Saved data entries
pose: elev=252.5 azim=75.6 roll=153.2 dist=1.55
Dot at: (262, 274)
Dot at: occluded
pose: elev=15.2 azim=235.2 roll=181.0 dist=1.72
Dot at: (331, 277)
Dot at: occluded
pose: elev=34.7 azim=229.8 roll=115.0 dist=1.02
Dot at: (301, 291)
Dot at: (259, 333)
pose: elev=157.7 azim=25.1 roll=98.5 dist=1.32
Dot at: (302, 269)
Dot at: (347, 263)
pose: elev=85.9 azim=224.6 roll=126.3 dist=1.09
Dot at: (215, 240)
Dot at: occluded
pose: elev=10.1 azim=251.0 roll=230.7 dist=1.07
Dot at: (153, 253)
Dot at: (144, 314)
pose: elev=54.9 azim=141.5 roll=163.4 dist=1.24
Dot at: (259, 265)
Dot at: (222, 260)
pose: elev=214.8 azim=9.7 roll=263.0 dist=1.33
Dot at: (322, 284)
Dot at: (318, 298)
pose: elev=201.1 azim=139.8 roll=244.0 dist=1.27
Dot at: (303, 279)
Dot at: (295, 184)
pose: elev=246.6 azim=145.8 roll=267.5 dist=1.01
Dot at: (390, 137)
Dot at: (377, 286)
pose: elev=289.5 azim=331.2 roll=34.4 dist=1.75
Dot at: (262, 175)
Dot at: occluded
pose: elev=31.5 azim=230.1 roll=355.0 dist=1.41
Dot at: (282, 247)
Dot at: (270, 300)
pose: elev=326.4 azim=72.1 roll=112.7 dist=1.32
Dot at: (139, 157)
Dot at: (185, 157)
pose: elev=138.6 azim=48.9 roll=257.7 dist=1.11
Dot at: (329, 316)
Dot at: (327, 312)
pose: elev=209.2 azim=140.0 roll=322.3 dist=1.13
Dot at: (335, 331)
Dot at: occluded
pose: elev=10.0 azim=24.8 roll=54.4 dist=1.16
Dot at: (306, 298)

__EXERCISE REQUIREMENTS__. Reproduce every line of the records above verbatim.

__EXERCISE SOLUTION__.
pose: elev=252.5 azim=75.6 roll=153.2 dist=1.55
Dot at: (262, 274)
Dot at: occluded
pose: elev=15.2 azim=235.2 roll=181.0 dist=1.72
Dot at: (331, 277)
Dot at: occluded
pose: elev=34.7 azim=229.8 roll=115.0 dist=1.02
Dot at: (301, 291)
Dot at: (259, 333)
pose: elev=157.7 azim=25.1 roll=98.5 dist=1.32
Dot at: (302, 269)
Dot at: (347, 263)
pose: elev=85.9 azim=224.6 roll=126.3 dist=1.09
Dot at: (215, 240)
Dot at: occluded
pose: elev=10.1 azim=251.0 roll=230.7 dist=1.07
Dot at: (153, 253)
Dot at: (144, 314)
pose: elev=54.9 azim=141.5 roll=163.4 dist=1.24
Dot at: (259, 265)
Dot at: (222, 260)
pose: elev=214.8 azim=9.7 roll=263.0 dist=1.33
Dot at: (322, 284)
Dot at: (318, 298)
pose: elev=201.1 azim=139.8 roll=244.0 dist=1.27
Dot at: (303, 279)
Dot at: (295, 184)
pose: elev=246.6 azim=145.8 roll=267.5 dist=1.01
Dot at: (390, 137)
Dot at: (377, 286)
pose: elev=289.5 azim=331.2 roll=34.4 dist=1.75
Dot at: (262, 175)
Dot at: occluded
pose: elev=31.5 azim=230.1 roll=355.0 dist=1.41
Dot at: (282, 247)
Dot at: (270, 300)
pose: elev=326.4 azim=72.1 roll=112.7 dist=1.32
Dot at: (139, 157)
Dot at: (185, 157)
pose: elev=138.6 azim=48.9 roll=257.7 dist=1.11
Dot at: (329, 316)
Dot at: (327, 312)
pose: elev=209.2 azim=140.0 roll=322.3 dist=1.13
Dot at: (335, 331)
Dot at: occluded
pose: elev=10.0 azim=24.8 roll=54.4 dist=1.16
Dot at: (306, 298)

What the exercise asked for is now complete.